Resisting a(rest)
I think one of the most important ideas pushing into the collective conscious is the acceptance of rest.
More and more there is a push to accept the moments of rest, there is a greater shift to become more accepting of feminine energy in this sense.
When we are in a state of rest, a state of receiving follows quickly, and receptivity becomes embodied naturally.
The more we practice this, the more we allow this, the easier we are it without trying—true embodiment.
It becomes integrated, it becomes part of us, natural to our behavior, and then we can receive manifestations, gifts, inspiration— all of it.
I also don’t if its just me, coming out of the middle of an in-between period specifically, but the more and more I try to PUSH or WORK toward an outcome, instead of allowing choices to arrive, and softly picking what feels best, it really crumbles and ends up sucking. When I could’ve just allowed life to happen for me, or chosen to take a rest if nothing else.
I used to think that if I wasn’t at work, that if I wasn’t “hustling”, I was not succeeding. But this is literally the opposite of the type of energy that those behaviors embody. It is not to say there is not ever a time for masculine—to me Emperor/Chariot energy—when there is a time and place. But I think the whole of the world is being ushered to this new direction of being more in a state of rested flow and allowing things to come as they are.
Even as I am writing this blog post, I am not really “thinking” super hard, or efforting hard to figure out what I want to type. Im moreso resting in this wonderful cafe here in Puerto Vallarta, and allowing the good feelings to influence my fingers to type whatever comes up. It’s more like an allowing of a natural state, a natural processing, more akin to our true inner state, to flow from me onto the page. I’ve never been one to hardcore write out a template for what I am wanting to create, I think it is much more fun and authentic—and a good comparison— to begin and allow the feelings guide you to choices instead.
And I think this is a piece of the truth, there is more to it that I have not fully come to know, but beginning, once more or less in this place of rested ease, rested alignment AND THEN beginning on “work” or what have you. But then at that point, it’s never work, it’s never hustling, it always results in play, or fun, or joy or something even more.
I think we also often worry that if we do not succeed or accomplish or achieve something in our day first before taking the rest, that we are somehow failing, somehow not enough, or have not done enough to receive a “reward”.
However, this cannot be more farther from the truth. And it is totally opposite once again.
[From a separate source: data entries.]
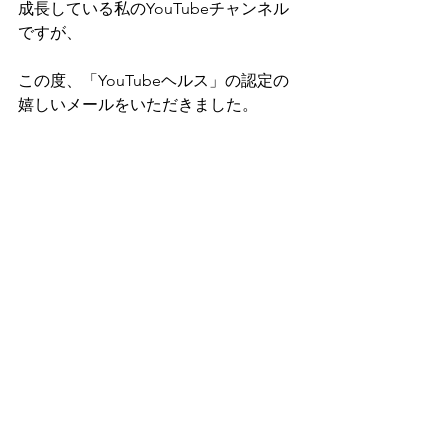
成長している私のYouTubeチャンネル
ですが、
この度、「YouTubeヘルス」の認定の
嬉しいメールをいただきました。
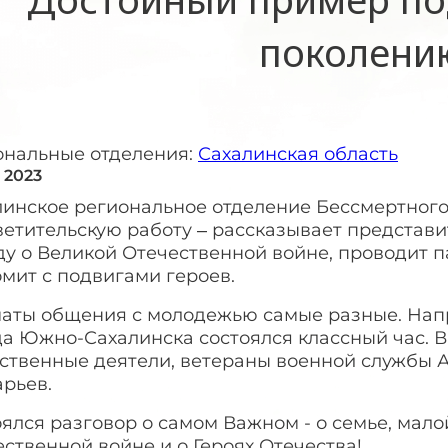
поколени
ональные отделения:
Сахалинская область
 2023
линское региональное отделение Бессмертного
ветительскую работу – рассказывает представ
ду о Великой Отечественной войне, проводит 
мит с подвигами героев.
аты общения с молодежью самые разные. Напр
а Южно-Сахалинска состоялся классный час. В г
ственные деятели, ветераны военной службы 
рьев.
ялся разговор о самом Важном - о семье, мало
ственной войне и о Героях Отечества!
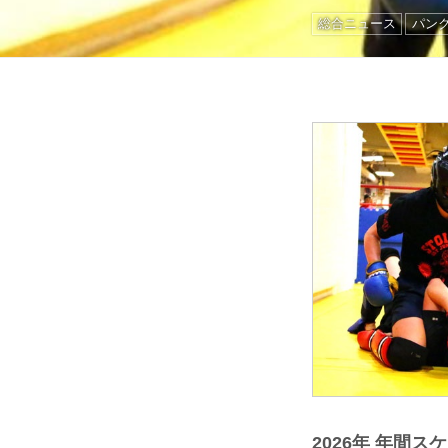
総合ニュース
パン
2026年 年間ス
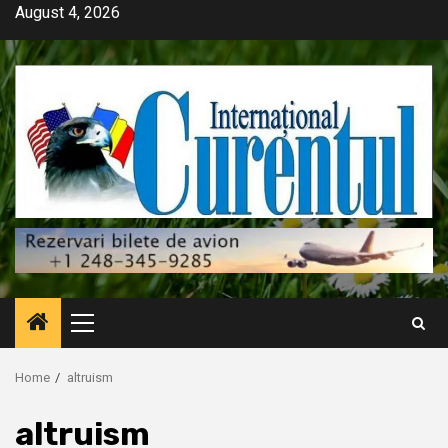
Skip
August 4, 2026
to
content
Primary
Menu
Home
altruism
altruism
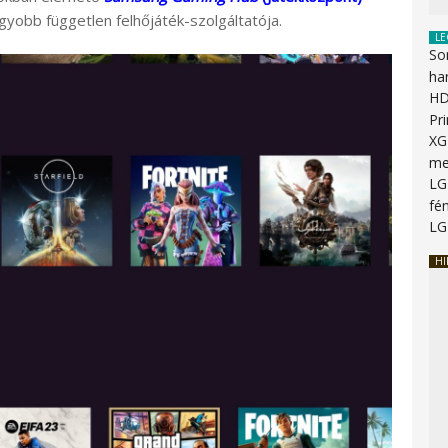
agyobb független felhőjáték-szolgáltatója.
LE
So
ha
HD
Pr
XG
me
LG
fén
LG
HI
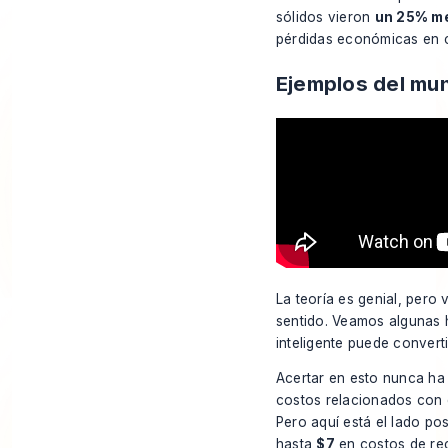
sólidos vieron
un 25% m
pérdidas económicas en c
Ejemplos del mun
La teoría es genial, pero
sentido. Veamos algunas h
inteligente puede converti
Acertar en esto nunca ha
costos relacionados con 
Pero aquí está el lado po
hasta
$7
en costos de re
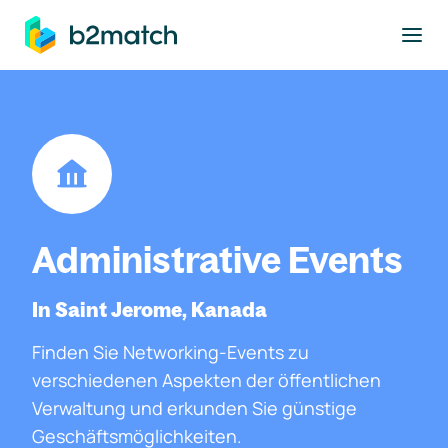
ptinhalt springen
Administrative Events
In Saint Jerome, Kanada
Finden Sie Networking-Events zu
verschiedenen Aspekten der öffentlichen
Verwaltung und erkunden Sie günstige
Geschäftsmöglichkeiten.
It is a paradox that I think the previous 2 generations of parents tried to pass onto us—that in order to be worthy, or to receive reward, or to be allowed fun, we must accomplish something, especially “work” beforehand. It is actually a disease that we have been passed, that our parents certainly did not know any better about, that creates a shame paradox AND often times a perpetual work loop.
For many, including myself, there is residual ideas that achievement or accomplishment is equated with the ability to receive love or acceptance, that is also often mixed in with “never enough-ism”. This is a deadly and veracious combo, that can tear away at you, and in many cases for me leads me to burnout->self-destruction and finally disillusionment with my core self.
When you think that what you do is never enough AND you can only ever take a rest after DOING enough…well you can see how disastrous this loop can be. And for those that maybe have higher predispositions for addictions or self-destruction passed on from their parent figures, this damage can be life altering or even ending.
The fact of the matter is, it is actually the complete other way around. And it is from this place of rested alignment-> then action that we achieve the most with the LEAST amount of effort.
Any one of us, regardless of where we are at in our journeys, currently wading through a dark time or not, have experienced at some point the almost instantaneousness of things coming together when we are in at least a place of clarity or any other emotion up the scale, all the way up to love. It is ecstatic, often orgasmic when you are experiencing it. Because you often are only taking actions of joy or fun, and things seem to fall into place like a dream—but it’s very real, and it ignites the heart.
With more and more experiences like this, I remember that it is important and useful, when we are tough thought loops, problematic situations, or dark places, to reach for the memories of these feelings. To call on them like a friend on your phone, and invite those feelings into your Now. It often brings me right back to those places, conjuring the same feelings all over again right to where I am in this Moment. And if not all the way up the scale, it at least helps me remember, and gives me silver string to hold onto as I navigate this fleeting dark moment.